The strong performance is because Malaysia has a very good economic fundamental substance. For example, its fiscal policies included a more efficient broadbase consumption tax, Goods and Services Tax, that not only helped improve Government revenues, but also reduces reliance on other sources of revenues. This is a courageous move given its unpopular reaction from the public politically.

Then there is the issue of CDS marking Malaysia as junk. Clearly this lacks fairness because it was concluded on the back of a very risk adverse mindset of short term investors. As mentioned earlier, it is not a fair conclusion. This conclusion was merely arrived at by virtue of them grouping Malaysia in the same group as Brazil. Brazil was earlier rated as junk by S&P. However, Malaysia got a good rating of A - by S&P. How can Malaysia be grouped together with Brazil? 
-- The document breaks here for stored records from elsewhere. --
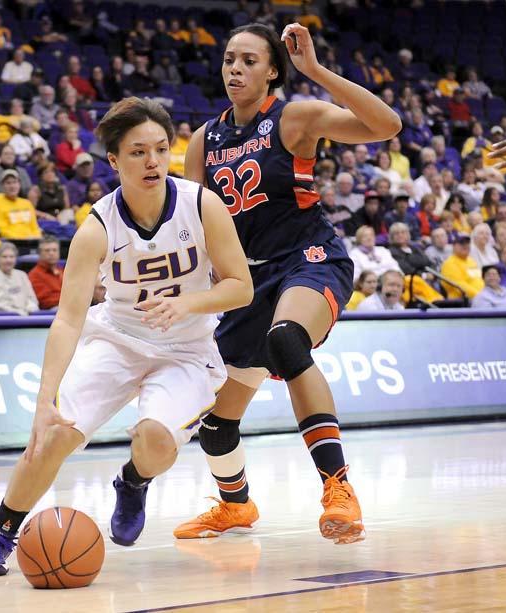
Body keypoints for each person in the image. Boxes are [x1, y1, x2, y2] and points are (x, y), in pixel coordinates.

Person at [0, 97, 253, 575]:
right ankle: (0, 530)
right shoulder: (97, 228)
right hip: (117, 337)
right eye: (139, 152)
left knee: (156, 440)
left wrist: (186, 302)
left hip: (185, 348)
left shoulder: (202, 205)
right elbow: (67, 320)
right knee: (52, 434)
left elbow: (240, 287)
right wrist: (44, 400)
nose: (153, 161)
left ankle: (133, 481)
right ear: (115, 160)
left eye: (161, 149)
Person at [173, 22, 400, 544]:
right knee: (214, 426)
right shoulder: (202, 141)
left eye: (249, 60)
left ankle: (338, 489)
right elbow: (194, 228)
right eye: (230, 59)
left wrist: (316, 72)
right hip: (247, 281)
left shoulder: (294, 116)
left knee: (286, 338)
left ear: (272, 70)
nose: (235, 68)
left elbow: (386, 125)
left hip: (308, 259)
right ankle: (235, 507)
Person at [0, 242, 39, 315]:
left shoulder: (22, 275)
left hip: (26, 316)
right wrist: (20, 313)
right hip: (4, 320)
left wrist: (30, 310)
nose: (8, 260)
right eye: (4, 257)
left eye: (11, 257)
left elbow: (32, 299)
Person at [0, 169, 42, 240]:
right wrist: (23, 238)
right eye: (8, 183)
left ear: (19, 184)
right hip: (12, 241)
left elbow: (35, 227)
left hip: (32, 241)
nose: (12, 186)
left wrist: (36, 238)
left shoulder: (27, 203)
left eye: (15, 182)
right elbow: (2, 229)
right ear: (2, 186)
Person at [440, 235, 484, 300]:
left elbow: (478, 280)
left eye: (467, 243)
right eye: (462, 243)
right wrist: (479, 296)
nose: (465, 246)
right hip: (462, 301)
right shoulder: (449, 263)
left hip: (480, 298)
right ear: (454, 246)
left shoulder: (471, 261)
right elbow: (459, 286)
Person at [28, 236, 64, 310]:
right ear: (40, 253)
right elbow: (46, 302)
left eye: (54, 250)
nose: (51, 253)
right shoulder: (34, 275)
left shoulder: (62, 271)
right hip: (51, 312)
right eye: (47, 250)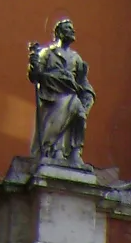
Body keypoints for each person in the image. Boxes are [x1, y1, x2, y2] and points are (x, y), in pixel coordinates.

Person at [28, 18, 95, 165]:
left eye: (72, 28)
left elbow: (83, 81)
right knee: (60, 114)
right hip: (53, 94)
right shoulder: (48, 53)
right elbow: (36, 76)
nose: (72, 31)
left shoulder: (76, 58)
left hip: (72, 93)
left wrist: (88, 95)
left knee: (80, 116)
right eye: (68, 28)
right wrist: (33, 63)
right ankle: (54, 150)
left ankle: (75, 150)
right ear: (59, 33)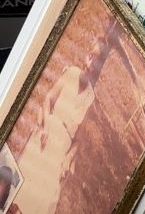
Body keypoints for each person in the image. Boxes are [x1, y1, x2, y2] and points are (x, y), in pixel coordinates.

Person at [16, 28, 118, 214]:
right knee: (30, 177)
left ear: (100, 66)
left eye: (97, 60)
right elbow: (48, 100)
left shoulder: (90, 97)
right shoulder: (71, 73)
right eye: (91, 56)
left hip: (63, 145)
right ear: (87, 55)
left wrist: (69, 157)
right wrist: (45, 126)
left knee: (46, 193)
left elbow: (78, 139)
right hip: (49, 130)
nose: (91, 63)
It must be comprehended that the Malaysian economic problem's main culprit is the oil price. Malaysian has been over dependent on oil revenues. As a result of Global economic's influence over oil price, i.e. dampening, Malaysian has seen a fall in its oil export revenues. Lesser Ringgit demand for oil exports has caused the Ringgit to fall. That is the main cause of the Ringgit depreciation.

Many parties blamed the domestic political turmoil on governance matters had caused the fall in Ringgit. Of course, political landscape has its impact on the confidence investors have for our economy, and hence affecting the Ringgit. However, this is not the main contributor to the fall in Ringgit. I must remind that oil price was and is the biggest contributor to Ringgit depreciation.

With the Government's objective policy settings, particularly for the 2017 National Budget as well as the roll out of Rancangan Malaysia ke-11 (11th Malaysia Plan), We have good chance of emerging out of this economic downturn.